↓↓↓

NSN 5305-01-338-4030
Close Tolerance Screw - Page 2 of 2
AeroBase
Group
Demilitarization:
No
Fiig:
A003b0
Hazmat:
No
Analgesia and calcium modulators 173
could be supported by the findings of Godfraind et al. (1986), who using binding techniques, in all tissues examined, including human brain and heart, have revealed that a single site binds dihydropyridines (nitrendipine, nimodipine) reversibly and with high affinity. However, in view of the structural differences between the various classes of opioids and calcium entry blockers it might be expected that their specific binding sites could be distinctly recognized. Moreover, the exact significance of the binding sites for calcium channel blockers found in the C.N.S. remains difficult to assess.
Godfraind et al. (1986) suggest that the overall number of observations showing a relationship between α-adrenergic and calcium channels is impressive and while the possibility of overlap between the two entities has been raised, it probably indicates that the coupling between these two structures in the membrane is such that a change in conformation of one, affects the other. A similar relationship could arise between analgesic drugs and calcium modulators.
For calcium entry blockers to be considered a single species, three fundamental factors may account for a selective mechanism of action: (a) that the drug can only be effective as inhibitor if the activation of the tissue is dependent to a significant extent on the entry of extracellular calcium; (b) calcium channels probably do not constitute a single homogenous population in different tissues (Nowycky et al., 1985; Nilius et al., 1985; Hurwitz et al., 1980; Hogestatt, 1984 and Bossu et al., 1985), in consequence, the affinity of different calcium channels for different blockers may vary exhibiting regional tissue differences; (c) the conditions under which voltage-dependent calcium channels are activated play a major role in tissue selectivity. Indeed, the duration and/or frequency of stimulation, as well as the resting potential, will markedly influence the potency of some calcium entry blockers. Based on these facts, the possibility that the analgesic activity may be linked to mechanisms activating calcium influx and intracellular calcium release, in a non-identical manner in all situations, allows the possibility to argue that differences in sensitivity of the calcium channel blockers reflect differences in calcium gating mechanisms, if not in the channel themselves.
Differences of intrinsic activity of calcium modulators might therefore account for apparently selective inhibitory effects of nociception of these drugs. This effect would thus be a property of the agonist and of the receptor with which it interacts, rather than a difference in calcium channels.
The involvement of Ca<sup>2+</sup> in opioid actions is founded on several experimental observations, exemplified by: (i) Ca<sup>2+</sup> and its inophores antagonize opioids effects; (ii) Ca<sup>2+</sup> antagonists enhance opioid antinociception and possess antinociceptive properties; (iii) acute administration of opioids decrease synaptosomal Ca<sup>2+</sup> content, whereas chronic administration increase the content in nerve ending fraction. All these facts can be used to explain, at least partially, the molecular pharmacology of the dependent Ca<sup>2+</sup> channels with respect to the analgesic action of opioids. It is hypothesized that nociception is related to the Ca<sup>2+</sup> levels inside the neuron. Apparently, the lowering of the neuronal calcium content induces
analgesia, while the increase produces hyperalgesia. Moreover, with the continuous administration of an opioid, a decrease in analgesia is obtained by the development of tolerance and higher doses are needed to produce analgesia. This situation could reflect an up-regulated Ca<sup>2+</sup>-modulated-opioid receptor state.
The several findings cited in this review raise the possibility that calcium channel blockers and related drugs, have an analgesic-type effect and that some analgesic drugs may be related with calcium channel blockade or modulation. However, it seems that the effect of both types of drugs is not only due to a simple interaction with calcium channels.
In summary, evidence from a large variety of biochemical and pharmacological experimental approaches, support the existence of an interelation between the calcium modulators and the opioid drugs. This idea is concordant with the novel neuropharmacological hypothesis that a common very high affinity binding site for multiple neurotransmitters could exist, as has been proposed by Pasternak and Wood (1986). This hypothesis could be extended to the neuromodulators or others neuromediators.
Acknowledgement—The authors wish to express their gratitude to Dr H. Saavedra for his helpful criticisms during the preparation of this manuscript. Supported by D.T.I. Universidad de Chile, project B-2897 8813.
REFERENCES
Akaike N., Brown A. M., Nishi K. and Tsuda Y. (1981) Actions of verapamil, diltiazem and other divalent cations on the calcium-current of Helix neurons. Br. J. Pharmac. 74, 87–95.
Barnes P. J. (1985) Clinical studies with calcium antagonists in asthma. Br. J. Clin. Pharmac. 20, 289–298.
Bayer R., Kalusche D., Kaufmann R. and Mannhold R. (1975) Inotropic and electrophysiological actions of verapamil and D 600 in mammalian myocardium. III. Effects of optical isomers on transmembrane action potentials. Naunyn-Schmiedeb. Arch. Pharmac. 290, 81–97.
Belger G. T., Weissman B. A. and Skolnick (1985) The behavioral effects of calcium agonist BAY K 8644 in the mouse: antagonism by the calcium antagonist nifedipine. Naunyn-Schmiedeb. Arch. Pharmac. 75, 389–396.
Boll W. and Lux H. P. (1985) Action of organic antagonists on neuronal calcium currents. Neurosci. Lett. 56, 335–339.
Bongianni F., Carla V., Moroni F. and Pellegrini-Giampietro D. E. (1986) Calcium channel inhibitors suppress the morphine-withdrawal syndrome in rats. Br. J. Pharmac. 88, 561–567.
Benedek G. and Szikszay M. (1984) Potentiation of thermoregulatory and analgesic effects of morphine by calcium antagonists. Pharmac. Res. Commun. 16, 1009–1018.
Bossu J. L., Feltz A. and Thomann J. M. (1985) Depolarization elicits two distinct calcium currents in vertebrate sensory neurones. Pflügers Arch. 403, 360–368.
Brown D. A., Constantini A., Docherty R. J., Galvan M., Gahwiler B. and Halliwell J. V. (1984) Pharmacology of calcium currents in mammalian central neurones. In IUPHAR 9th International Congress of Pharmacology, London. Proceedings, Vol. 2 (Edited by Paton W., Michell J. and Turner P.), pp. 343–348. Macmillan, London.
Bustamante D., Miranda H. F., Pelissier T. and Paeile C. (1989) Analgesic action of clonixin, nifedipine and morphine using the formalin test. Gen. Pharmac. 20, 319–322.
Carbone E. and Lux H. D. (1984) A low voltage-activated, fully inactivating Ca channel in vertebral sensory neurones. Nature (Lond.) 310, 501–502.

↑↑↑

Task objective
Write out the full listing exactly as given.

Result of the exercise
NSN 5305-01-338-4030
Close Tolerance Screw - Page 2 of 2
AeroBase
Group
Demilitarization:
No
Fiig:
A003b0
Hazmat:
No
Analgesia and calcium modulators 173
could be supported by the findings of Godfraind et al. (1986), who using binding techniques, in all tissues examined, including human brain and heart, have revealed that a single site binds dihydropyridines (nitrendipine, nimodipine) reversibly and with high affinity. However, in view of the structural differences between the various classes of opioids and calcium entry blockers it might be expected that their specific binding sites could be distinctly recognized. Moreover, the exact significance of the binding sites for calcium channel blockers found in the C.N.S. remains difficult to assess.
Godfraind et al. (1986) suggest that the overall number of observations showing a relationship between α-adrenergic and calcium channels is impressive and while the possibility of overlap between the two entities has been raised, it probably indicates that the coupling between these two structures in the membrane is such that a change in conformation of one, affects the other. A similar relationship could arise between analgesic drugs and calcium modulators.
For calcium entry blockers to be considered a single species, three fundamental factors may account for a selective mechanism of action: (a) that the drug can only be effective as inhibitor if the activation of the tissue is dependent to a significant extent on the entry of extracellular calcium; (b) calcium channels probably do not constitute a single homogenous population in different tissues (Nowycky et al., 1985; Nilius et al., 1985; Hurwitz et al., 1980; Hogestatt, 1984 and Bossu et al., 1985), in consequence, the affinity of different calcium channels for different blockers may vary exhibiting regional tissue differences; (c) the conditions under which voltage-dependent calcium channels are activated play a major role in tissue selectivity. Indeed, the duration and/or frequency of stimulation, as well as the resting potential, will markedly influence the potency of some calcium entry blockers. Based on these facts, the possibility that the analgesic activity may be linked to mechanisms activating calcium influx and intracellular calcium release, in a non-identical manner in all situations, allows the possibility to argue that differences in sensitivity of the calcium channel blockers reflect differences in calcium gating mechanisms, if not in the channel themselves.
Differences of intrinsic activity of calcium modulators might therefore account for apparently selective inhibitory effects of nociception of these drugs. This effect would thus be a property of the agonist and of the receptor with which it interacts, rather than a difference in calcium channels.
The involvement of Ca<sup>2+</sup> in opioid actions is founded on several experimental observations, exemplified by: (i) Ca<sup>2+</sup> and its inophores antagonize opioids effects; (ii) Ca<sup>2+</sup> antagonists enhance opioid antinociception and possess antinociceptive properties; (iii) acute administration of opioids decrease synaptosomal Ca<sup>2+</sup> content, whereas chronic administration increase the content in nerve ending fraction. All these facts can be used to explain, at least partially, the molecular pharmacology of the dependent Ca<sup>2+</sup> channels with respect to the analgesic action of opioids. It is hypothesized that nociception is related to the Ca<sup>2+</sup> levels inside the neuron. Apparently, the lowering of the neuronal calcium content induces
analgesia, while the increase produces hyperalgesia. Moreover, with the continuous administration of an opioid, a decrease in analgesia is obtained by the development of tolerance and higher doses are needed to produce analgesia. This situation could reflect an up-regulated Ca<sup>2+</sup>-modulated-opioid receptor state.
The several findings cited in this review raise the possibility that calcium channel blockers and related drugs, have an analgesic-type effect and that some analgesic drugs may be related with calcium channel blockade or modulation. However, it seems that the effect of both types of drugs is not only due to a simple interaction with calcium channels.
In summary, evidence from a large variety of biochemical and pharmacological experimental approaches, support the existence of an interelation between the calcium modulators and the opioid drugs. This idea is concordant with the novel neuropharmacological hypothesis that a common very high affinity binding site for multiple neurotransmitters could exist, as has been proposed by Pasternak and Wood (1986). This hypothesis could be extended to the neuromodulators or others neuromediators.
Acknowledgement—The authors wish to express their gratitude to Dr H. Saavedra for his helpful criticisms during the preparation of this manuscript. Supported by D.T.I. Universidad de Chile, project B-2897 8813.
REFERENCES
Akaike N., Brown A. M., Nishi K. and Tsuda Y. (1981) Actions of verapamil, diltiazem and other divalent cations on the calcium-current of Helix neurons. Br. J. Pharmac. 74, 87–95.
Barnes P. J. (1985) Clinical studies with calcium antagonists in asthma. Br. J. Clin. Pharmac. 20, 289–298.
Bayer R., Kalusche D., Kaufmann R. and Mannhold R. (1975) Inotropic and electrophysiological actions of verapamil and D 600 in mammalian myocardium. III. Effects of optical isomers on transmembrane action potentials. Naunyn-Schmiedeb. Arch. Pharmac. 290, 81–97.
Belger G. T., Weissman B. A. and Skolnick (1985) The behavioral effects of calcium agonist BAY K 8644 in the mouse: antagonism by the calcium antagonist nifedipine. Naunyn-Schmiedeb. Arch. Pharmac. 75, 389–396.
Boll W. and Lux H. P. (1985) Action of organic antagonists on neuronal calcium currents. Neurosci. Lett. 56, 335–339.
Bongianni F., Carla V., Moroni F. and Pellegrini-Giampietro D. E. (1986) Calcium channel inhibitors suppress the morphine-withdrawal syndrome in rats. Br. J. Pharmac. 88, 561–567.
Benedek G. and Szikszay M. (1984) Potentiation of thermoregulatory and analgesic effects of morphine by calcium antagonists. Pharmac. Res. Commun. 16, 1009–1018.
Bossu J. L., Feltz A. and Thomann J. M. (1985) Depolarization elicits two distinct calcium currents in vertebrate sensory neurones. Pflügers Arch. 403, 360–368.
Brown D. A., Constantini A., Docherty R. J., Galvan M., Gahwiler B. and Halliwell J. V. (1984) Pharmacology of calcium currents in mammalian central neurones. In IUPHAR 9th International Congress of Pharmacology, London. Proceedings, Vol. 2 (Edited by Paton W., Michell J. and Turner P.), pp. 343–348. Macmillan, London.
Bustamante D., Miranda H. F., Pelissier T. and Paeile C. (1989) Analgesic action of clonixin, nifedipine and morphine using the formalin test. Gen. Pharmac. 20, 319–322.
Carbone E. and Lux H. D. (1984) A low voltage-activated, fully inactivating Ca channel in vertebral sensory neurones. Nature (Lond.) 310, 501–502.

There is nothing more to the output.